Shanghai racked up 74 transactions totalling RMB 83.6 billion in 2022, down from RMB 108.3 billion in the previous year, as COVID restrictions and economic uncertainty disrupted deal-making in the second and third quarters. Office assets accounted for 64.3 percent of total transaction volume in 2022, with rental housing assets ranking second in terms of asset popularity, and institutional investors were behind 40 percent of all transaction volume.

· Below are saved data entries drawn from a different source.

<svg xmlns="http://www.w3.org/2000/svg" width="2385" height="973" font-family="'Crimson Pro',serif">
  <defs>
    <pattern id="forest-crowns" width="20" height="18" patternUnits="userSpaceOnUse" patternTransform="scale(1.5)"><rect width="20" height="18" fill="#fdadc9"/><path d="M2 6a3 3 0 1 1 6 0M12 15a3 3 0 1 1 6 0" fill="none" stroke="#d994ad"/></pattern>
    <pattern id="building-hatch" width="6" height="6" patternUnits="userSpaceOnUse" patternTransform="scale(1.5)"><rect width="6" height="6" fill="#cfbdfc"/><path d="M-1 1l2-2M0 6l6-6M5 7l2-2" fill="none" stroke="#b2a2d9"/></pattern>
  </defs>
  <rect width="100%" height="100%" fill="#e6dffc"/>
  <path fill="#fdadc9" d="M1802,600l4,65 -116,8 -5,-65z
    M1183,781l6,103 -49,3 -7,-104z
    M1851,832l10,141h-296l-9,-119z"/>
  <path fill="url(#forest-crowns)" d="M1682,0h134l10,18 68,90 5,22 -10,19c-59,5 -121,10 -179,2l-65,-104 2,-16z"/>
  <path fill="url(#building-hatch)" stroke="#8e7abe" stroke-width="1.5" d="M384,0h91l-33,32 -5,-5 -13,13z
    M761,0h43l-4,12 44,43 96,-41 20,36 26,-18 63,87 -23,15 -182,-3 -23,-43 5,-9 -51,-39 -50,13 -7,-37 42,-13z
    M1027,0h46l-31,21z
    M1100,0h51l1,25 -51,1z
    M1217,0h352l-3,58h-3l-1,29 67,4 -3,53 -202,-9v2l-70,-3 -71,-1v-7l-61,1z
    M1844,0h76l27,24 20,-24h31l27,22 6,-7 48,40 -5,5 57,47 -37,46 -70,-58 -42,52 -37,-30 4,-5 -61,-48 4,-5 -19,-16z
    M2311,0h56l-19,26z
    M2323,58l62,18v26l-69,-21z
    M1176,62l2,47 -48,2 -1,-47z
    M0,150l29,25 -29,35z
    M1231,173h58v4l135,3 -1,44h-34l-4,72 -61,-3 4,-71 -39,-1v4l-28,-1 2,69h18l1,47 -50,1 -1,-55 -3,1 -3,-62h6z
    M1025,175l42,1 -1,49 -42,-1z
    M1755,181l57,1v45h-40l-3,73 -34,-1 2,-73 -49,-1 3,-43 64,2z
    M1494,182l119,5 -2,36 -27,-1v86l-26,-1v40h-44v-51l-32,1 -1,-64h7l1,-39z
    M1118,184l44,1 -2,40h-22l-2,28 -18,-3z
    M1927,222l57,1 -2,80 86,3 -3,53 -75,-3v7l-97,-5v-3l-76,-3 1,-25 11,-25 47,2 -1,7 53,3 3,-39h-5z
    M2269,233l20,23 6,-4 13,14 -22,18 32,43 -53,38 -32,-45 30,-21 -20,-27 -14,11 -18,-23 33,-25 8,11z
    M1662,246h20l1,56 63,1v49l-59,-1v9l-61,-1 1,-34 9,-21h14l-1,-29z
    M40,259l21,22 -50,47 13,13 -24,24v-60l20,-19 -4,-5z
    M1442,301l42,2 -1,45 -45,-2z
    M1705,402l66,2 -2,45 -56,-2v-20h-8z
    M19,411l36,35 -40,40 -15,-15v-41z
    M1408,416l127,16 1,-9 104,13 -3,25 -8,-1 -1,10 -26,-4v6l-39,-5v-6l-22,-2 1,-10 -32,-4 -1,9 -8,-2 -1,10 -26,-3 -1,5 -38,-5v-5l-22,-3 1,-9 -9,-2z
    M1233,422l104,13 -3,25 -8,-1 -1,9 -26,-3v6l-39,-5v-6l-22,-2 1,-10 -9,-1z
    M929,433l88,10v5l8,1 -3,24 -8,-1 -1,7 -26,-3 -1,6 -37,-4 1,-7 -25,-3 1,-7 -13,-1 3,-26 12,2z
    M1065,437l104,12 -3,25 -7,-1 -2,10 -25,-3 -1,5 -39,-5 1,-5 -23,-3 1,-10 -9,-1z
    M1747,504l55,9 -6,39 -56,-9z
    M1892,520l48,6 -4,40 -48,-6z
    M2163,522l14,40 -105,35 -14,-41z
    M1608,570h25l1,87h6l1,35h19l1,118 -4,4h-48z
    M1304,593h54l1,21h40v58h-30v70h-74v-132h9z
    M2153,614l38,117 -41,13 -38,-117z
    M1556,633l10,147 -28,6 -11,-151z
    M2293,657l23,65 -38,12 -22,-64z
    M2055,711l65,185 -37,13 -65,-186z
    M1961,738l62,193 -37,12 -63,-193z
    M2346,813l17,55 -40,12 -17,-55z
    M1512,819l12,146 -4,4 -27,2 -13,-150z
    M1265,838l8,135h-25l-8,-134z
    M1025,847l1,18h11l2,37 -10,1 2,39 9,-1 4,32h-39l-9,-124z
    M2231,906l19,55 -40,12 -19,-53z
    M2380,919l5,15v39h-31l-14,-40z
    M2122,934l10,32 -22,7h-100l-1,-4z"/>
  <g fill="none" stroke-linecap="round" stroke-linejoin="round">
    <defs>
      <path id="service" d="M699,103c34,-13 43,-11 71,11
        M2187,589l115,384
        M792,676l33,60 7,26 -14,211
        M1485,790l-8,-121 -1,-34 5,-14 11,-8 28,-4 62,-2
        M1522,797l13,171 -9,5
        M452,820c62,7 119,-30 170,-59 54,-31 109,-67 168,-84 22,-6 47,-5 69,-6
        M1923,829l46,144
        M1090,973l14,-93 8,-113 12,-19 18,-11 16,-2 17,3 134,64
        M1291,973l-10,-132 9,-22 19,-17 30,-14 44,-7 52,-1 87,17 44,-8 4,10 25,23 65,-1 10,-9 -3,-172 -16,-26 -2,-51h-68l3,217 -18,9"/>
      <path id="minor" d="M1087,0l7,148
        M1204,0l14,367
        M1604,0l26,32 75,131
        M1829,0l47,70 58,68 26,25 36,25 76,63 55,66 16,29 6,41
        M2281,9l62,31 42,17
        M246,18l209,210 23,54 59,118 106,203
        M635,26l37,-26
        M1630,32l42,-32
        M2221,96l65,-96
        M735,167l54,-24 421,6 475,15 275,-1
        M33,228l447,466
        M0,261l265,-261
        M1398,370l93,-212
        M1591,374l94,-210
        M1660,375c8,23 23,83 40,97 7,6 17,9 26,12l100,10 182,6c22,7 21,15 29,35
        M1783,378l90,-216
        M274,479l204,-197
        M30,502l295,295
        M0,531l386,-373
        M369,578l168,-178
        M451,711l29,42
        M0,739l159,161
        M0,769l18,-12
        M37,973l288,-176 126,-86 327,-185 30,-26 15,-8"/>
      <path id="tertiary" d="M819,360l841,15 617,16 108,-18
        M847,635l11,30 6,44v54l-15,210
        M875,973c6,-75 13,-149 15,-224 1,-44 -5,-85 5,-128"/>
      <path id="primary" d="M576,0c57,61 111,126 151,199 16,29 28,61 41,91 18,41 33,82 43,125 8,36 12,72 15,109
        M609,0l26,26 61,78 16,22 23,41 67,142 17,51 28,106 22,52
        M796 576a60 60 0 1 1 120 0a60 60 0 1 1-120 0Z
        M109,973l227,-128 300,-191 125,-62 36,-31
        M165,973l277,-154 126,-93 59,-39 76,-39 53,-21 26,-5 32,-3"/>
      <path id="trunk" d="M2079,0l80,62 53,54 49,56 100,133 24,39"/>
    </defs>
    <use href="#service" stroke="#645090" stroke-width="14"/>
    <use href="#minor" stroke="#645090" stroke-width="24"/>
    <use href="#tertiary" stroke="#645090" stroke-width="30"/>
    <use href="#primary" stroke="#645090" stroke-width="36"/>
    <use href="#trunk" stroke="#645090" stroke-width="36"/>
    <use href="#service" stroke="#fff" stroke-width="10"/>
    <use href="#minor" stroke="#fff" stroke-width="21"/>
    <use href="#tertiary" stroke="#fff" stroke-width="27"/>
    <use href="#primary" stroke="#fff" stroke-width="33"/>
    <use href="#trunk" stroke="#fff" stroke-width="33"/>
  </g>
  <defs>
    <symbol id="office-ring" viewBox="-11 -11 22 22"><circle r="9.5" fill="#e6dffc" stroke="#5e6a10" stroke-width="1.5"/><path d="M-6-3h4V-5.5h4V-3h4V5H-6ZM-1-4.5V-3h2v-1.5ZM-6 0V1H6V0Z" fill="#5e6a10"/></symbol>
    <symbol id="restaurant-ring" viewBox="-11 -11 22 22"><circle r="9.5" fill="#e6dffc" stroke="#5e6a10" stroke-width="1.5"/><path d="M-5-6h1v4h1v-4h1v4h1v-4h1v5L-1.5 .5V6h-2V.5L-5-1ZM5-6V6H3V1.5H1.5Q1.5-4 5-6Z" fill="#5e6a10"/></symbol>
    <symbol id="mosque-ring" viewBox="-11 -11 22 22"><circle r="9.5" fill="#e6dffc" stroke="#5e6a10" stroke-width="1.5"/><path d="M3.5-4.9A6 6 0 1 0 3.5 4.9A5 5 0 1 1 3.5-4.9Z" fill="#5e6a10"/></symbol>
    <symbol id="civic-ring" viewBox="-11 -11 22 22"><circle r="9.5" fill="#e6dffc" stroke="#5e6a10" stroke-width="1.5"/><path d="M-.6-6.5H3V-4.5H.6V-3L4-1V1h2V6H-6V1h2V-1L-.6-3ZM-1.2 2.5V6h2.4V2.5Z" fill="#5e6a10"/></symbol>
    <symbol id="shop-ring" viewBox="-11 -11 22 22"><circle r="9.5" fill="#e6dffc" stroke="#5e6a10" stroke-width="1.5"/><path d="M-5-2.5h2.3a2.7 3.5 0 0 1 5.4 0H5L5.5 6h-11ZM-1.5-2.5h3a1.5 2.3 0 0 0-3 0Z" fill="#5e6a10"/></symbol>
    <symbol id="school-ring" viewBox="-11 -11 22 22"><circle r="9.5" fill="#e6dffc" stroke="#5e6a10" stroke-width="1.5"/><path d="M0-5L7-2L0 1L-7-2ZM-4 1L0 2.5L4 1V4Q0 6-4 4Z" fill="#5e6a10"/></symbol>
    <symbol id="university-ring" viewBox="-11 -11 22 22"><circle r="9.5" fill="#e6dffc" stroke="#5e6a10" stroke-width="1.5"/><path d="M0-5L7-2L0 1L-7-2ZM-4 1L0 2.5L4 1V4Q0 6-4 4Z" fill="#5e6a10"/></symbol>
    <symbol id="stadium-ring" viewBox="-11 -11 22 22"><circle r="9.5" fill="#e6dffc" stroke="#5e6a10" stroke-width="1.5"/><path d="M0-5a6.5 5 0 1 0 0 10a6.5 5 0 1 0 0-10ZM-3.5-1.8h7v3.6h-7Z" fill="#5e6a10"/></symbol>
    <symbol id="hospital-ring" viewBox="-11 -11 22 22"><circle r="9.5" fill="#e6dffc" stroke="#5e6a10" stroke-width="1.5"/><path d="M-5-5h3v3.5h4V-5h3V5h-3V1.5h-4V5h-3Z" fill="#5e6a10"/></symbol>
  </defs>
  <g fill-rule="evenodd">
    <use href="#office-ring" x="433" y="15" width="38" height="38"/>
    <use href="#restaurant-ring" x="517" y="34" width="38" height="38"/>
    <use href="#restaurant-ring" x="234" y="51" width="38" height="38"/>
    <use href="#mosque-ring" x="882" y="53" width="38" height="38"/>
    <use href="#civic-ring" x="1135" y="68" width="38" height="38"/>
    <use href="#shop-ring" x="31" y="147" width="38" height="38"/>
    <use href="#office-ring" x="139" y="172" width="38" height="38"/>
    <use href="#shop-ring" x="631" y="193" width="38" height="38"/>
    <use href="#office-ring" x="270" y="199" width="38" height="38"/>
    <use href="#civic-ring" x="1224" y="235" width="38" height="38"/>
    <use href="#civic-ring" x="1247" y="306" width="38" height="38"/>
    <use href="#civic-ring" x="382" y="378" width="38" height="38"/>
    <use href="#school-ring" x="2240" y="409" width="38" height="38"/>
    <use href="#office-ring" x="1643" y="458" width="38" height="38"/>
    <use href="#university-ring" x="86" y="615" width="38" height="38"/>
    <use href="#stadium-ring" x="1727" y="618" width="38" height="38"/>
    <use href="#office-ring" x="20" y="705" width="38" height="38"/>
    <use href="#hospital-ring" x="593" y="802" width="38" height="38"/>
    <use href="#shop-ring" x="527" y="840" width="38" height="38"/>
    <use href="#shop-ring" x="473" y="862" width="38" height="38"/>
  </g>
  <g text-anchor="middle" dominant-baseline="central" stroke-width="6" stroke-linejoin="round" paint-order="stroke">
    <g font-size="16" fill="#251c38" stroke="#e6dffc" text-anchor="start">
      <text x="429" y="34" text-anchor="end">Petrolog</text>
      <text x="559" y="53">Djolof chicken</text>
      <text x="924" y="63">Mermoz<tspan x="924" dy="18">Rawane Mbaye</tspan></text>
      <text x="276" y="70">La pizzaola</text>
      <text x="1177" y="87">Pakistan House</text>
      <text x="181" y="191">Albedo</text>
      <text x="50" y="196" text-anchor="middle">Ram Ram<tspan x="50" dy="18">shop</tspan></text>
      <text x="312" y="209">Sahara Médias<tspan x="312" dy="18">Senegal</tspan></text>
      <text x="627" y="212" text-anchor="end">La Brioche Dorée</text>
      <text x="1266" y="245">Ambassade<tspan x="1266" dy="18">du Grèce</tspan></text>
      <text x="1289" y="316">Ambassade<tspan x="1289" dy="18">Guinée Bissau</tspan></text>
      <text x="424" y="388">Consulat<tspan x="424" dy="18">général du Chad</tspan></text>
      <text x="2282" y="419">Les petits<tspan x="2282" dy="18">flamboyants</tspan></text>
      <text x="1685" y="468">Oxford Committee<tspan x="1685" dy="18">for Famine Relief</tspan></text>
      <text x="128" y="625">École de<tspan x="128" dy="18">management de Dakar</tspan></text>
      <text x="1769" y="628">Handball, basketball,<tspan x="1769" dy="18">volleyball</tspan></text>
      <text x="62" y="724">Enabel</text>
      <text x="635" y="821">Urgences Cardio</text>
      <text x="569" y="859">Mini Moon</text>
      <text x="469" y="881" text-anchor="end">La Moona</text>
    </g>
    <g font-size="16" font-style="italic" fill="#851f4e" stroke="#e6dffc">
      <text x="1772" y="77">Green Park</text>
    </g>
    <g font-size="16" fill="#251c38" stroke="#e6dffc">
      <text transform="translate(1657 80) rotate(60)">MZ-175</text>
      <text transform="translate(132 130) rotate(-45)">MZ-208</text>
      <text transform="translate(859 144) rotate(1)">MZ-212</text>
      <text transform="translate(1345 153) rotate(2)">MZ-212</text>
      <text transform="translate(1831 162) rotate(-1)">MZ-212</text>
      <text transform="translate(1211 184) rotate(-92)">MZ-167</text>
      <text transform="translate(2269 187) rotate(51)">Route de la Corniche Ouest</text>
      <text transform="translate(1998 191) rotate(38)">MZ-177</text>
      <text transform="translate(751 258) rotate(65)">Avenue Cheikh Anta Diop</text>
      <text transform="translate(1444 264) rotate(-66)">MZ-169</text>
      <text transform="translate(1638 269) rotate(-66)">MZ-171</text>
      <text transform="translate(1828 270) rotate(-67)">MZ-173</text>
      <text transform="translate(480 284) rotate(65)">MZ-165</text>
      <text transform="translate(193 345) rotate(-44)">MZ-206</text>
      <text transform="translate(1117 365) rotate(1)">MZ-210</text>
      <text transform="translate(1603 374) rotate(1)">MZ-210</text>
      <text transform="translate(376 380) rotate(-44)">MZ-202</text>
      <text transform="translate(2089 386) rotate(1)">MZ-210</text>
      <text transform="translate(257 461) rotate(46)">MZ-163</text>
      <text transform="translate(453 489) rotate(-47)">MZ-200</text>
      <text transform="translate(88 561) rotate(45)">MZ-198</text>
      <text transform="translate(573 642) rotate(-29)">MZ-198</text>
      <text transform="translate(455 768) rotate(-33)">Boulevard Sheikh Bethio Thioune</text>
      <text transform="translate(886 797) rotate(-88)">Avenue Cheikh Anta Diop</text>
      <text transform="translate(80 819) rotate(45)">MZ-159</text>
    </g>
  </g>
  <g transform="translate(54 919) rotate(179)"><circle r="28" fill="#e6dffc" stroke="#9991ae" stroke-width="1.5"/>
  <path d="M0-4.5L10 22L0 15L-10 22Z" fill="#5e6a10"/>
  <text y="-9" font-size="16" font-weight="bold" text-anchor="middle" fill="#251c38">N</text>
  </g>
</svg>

Both brokerages take a sunny view of Shanghai’s ability to shake off the challenges of the past year. “Ahead, given the relaxation of COVID-19 control measures, the general economy is expected to recover during 2023, and Shanghai is expected to see further new office supply and a more active market in the coming year,” wrote Cushman & Wakefield.
JLL predicts that the Shanghai office market will likely recover in 2023, with momentum picking up after the second quarter. Looser fiscal and monetary policy and other official inducements, including the 16-point real estate rescue package unveiled late last year, should spur financial industry growth and grade A office demand from traditional business sectors.
Daily life and business are also expected to normalize after the ongoing COVID wave subsides, “setting the stage for a recovery in confidence and market performance later in the year,” said Anny Zhang, managing director for JLL East China and head of office leasing advisory for JLL China, in a statement.
“The investment market is being bolstered by a range of policies such as the recent resumption of financing for listed real estate companies, as well as private equity being allowed to establish private real estate investment funds,” commented Ling Sun, head of capital markets for JLL East China in the same release.
Sun added that the ending of COVID restrictions combined with the cooling of asset prices over the last few years could boost investor sentiment and activity in Shanghai in 2023.